Долг чести - Клэнси Том. Страница 16
— Расследованием таких преступлений всегда занимается ФБР. — Мюррей откинулся на спинку кресла и машинально коснулся рукой табельного пистолета. Он посвятил жизнь преследованию преступников и соблюдению законов страны, поэтому прикосновение к пистолету, находившемуся на привычном месте, служило для него напоминанием о том, что, хотя табличка на двери его кабинета говорила о важности занимаемой им теперь должности, начал он свою карьеру с преследования бандитов и грабителей в Филадельфии. Значок агента ФБР и табельный пистолет свидетельствовали о том, что он продолжает оставаться сотрудником самой элитарной полицейской организации Америки.
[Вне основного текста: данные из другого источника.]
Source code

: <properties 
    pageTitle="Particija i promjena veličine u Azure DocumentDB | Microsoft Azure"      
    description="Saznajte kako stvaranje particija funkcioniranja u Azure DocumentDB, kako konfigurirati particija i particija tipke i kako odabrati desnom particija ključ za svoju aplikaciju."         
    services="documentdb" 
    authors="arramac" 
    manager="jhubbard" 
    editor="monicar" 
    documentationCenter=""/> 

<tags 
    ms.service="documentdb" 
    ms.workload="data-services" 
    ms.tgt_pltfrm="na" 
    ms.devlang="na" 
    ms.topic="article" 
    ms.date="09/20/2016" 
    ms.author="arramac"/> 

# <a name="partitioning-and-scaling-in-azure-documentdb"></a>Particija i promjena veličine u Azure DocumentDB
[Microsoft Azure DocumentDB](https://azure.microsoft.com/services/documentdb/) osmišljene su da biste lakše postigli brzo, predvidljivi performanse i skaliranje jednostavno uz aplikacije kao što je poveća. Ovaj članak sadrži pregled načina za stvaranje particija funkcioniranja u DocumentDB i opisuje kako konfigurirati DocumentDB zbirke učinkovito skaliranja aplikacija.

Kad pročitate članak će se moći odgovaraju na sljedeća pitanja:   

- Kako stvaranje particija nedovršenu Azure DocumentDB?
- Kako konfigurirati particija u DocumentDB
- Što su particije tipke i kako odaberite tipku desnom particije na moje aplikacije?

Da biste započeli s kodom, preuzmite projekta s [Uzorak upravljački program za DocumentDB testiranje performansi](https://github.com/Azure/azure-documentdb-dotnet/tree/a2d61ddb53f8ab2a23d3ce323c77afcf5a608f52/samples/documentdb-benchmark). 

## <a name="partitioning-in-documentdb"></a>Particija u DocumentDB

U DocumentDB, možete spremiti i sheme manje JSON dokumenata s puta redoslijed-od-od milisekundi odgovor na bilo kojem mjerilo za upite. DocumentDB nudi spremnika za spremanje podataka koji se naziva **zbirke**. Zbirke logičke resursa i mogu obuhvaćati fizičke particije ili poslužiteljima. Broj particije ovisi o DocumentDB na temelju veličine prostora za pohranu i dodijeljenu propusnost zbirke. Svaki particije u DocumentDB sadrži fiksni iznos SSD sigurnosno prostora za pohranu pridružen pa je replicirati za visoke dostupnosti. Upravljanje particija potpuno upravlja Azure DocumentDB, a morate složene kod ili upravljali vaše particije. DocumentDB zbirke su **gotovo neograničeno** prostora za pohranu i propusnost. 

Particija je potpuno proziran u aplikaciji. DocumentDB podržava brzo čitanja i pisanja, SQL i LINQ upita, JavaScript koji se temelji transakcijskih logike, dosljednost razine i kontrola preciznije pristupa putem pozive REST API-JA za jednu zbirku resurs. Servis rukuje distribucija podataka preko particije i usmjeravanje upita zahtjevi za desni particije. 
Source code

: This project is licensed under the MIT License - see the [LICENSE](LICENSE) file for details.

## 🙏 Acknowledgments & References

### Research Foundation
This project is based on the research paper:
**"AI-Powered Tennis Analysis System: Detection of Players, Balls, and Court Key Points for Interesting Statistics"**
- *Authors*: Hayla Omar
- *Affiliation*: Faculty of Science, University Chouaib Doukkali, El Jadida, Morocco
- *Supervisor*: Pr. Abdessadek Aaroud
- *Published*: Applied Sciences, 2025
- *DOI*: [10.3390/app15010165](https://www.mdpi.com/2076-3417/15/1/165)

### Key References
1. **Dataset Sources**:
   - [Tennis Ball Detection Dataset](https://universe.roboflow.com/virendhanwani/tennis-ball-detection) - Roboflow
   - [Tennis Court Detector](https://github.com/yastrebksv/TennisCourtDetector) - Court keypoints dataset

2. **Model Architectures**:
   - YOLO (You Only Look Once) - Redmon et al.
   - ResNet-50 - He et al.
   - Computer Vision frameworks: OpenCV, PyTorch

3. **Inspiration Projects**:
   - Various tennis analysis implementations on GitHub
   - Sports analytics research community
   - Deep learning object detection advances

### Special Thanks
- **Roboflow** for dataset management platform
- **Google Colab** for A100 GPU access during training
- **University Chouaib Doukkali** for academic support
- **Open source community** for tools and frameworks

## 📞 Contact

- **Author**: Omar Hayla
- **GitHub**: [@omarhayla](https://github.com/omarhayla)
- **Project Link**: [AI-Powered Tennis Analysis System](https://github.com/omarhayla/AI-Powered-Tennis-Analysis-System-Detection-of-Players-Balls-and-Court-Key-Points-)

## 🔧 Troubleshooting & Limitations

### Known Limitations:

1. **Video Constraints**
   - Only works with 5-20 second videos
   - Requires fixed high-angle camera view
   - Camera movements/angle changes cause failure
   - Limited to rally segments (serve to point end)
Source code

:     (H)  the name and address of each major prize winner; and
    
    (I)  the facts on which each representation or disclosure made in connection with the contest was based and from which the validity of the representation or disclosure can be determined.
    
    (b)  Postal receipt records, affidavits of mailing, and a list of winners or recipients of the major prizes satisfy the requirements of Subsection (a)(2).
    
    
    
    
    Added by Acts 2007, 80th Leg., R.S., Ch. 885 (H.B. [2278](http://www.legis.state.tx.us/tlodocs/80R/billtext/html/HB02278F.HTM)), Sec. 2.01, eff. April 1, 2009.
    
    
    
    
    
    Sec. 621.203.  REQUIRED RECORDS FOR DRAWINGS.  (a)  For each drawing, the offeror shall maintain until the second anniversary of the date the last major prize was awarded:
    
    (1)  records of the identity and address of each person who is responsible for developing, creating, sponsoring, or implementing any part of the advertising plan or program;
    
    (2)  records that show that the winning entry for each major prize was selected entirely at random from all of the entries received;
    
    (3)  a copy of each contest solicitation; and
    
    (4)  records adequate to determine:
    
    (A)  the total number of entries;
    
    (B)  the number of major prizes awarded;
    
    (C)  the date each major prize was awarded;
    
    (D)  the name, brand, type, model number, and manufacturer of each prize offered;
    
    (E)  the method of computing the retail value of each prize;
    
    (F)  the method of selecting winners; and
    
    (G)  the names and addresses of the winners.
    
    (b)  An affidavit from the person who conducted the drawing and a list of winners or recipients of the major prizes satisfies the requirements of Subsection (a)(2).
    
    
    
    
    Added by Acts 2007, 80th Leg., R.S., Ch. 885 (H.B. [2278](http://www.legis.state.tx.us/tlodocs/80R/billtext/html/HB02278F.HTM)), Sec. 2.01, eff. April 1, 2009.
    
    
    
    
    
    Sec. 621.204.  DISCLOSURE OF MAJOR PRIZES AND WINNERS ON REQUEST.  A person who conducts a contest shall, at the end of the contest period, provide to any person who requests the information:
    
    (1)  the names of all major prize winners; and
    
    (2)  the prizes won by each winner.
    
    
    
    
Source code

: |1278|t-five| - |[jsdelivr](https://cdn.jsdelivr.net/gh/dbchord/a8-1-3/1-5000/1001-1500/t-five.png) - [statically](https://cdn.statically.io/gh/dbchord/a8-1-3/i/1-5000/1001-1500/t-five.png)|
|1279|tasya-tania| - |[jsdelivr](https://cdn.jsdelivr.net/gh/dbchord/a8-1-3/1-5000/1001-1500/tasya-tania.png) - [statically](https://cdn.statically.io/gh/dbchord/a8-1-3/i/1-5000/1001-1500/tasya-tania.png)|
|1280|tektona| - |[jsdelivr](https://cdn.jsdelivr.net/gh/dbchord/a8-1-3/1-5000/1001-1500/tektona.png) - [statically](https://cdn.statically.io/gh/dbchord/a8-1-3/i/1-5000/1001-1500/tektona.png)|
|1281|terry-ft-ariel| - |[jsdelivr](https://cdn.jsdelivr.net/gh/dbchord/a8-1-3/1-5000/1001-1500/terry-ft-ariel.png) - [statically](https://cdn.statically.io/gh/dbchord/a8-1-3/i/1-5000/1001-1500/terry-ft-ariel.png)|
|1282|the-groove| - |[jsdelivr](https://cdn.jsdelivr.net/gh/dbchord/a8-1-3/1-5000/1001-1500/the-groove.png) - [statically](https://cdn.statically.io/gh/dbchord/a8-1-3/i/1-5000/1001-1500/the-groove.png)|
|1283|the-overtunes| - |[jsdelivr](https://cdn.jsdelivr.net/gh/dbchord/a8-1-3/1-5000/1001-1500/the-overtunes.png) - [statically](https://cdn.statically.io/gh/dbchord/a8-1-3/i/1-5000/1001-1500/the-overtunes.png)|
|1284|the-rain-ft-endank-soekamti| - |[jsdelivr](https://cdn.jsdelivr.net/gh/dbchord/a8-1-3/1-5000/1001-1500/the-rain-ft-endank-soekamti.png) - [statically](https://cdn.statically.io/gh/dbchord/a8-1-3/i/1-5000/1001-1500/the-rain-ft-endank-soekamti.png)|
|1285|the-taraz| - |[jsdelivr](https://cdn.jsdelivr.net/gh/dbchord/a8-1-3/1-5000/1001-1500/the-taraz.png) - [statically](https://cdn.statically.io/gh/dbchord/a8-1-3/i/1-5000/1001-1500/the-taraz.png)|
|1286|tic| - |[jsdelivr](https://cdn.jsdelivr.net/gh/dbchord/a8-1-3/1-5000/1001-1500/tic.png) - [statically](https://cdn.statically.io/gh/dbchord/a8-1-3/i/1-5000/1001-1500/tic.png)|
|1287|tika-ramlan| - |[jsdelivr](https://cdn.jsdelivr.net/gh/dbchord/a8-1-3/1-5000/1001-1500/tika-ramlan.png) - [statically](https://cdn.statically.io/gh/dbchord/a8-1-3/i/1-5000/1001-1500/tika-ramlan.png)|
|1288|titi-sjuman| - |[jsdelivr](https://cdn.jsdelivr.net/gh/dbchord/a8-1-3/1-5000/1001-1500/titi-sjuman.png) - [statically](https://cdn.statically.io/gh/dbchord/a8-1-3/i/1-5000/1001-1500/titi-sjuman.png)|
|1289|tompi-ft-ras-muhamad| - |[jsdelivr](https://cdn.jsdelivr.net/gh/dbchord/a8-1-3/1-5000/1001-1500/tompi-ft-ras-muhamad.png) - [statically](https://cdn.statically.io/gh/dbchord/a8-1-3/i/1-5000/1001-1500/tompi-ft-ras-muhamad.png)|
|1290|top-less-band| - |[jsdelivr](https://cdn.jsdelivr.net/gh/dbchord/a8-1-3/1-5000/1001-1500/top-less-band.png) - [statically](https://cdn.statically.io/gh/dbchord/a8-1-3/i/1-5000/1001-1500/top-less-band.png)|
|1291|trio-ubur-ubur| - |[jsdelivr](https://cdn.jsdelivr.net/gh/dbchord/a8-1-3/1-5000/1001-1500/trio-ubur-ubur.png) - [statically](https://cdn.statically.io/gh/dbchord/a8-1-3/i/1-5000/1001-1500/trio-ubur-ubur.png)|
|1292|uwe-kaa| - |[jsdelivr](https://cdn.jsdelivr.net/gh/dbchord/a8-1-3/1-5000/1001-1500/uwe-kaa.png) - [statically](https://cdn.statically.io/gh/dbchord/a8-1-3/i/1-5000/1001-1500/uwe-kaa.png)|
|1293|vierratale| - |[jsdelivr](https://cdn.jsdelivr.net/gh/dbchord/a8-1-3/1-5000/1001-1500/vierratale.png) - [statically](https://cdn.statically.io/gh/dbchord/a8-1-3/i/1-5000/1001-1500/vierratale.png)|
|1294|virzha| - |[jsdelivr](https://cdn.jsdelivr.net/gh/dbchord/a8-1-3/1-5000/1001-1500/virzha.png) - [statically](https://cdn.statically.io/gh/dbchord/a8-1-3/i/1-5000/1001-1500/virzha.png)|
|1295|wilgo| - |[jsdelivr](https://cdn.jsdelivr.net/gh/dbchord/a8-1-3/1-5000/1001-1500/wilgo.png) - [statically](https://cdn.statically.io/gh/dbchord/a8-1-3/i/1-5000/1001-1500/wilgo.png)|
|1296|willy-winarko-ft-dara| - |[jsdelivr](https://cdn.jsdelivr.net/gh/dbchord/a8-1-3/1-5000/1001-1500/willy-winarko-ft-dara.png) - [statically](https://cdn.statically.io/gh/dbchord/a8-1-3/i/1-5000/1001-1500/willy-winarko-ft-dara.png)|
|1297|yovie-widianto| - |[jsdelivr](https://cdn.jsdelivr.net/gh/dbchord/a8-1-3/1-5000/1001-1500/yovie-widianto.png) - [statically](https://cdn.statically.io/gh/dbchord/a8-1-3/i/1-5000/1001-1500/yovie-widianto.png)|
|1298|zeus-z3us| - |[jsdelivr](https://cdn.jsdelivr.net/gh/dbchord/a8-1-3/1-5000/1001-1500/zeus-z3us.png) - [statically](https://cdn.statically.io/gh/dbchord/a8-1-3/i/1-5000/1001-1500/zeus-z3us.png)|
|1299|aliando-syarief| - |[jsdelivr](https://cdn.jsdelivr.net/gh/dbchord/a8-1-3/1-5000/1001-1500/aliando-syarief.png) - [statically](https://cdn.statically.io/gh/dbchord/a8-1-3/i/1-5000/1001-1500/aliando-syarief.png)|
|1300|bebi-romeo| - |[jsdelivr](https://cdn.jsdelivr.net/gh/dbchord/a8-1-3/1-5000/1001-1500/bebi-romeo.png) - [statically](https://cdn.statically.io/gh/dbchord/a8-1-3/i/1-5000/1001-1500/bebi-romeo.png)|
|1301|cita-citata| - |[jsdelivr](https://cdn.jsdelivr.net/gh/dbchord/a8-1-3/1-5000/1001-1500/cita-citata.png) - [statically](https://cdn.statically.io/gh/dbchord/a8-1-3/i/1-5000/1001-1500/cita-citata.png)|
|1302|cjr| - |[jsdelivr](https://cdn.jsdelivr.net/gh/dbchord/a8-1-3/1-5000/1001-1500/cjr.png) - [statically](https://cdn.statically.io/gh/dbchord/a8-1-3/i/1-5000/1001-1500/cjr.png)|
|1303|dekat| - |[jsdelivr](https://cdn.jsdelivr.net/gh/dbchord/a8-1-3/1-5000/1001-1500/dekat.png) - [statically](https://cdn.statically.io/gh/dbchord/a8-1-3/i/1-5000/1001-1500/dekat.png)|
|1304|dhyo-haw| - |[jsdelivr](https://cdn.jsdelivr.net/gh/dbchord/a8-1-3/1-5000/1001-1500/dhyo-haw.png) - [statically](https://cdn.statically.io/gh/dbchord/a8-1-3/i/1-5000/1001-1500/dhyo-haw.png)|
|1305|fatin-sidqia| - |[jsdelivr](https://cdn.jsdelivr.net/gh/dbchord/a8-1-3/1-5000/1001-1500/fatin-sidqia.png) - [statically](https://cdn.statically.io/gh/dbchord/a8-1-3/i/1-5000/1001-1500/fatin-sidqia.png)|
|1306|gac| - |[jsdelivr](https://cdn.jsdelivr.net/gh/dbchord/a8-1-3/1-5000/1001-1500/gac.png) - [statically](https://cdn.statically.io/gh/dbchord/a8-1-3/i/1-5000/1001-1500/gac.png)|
— Даже в Капитолии? — спросила Кларис.
— Даже там, — кивнул Мюррей. Наступило молчание. Нерешительность доктора Гоулден удивила Мюррея. Обычно он всегда догадывался, о чём думает Кларис, вернее, тут же поправился Мюррей, что хочет внушить ему доктор Гоулден. Она была отличным профессионалом, подобно ему самому, и умела добиваться своего. — Итак, в чём состоит преступление, доктор Гоулден?
— В изнасиловании.
Мюррей кивнул и положил меню на стол.
— Прежде всего расскажите мне о своей пациентке.
— Тридцать пять лет, не замужем. Её послала ко мне старая знакомая, врач-гинеколог. Когда женщина пришла, я сразу заметила, что она находится в состоянии клинической депрессии. Мы беседовали трижды.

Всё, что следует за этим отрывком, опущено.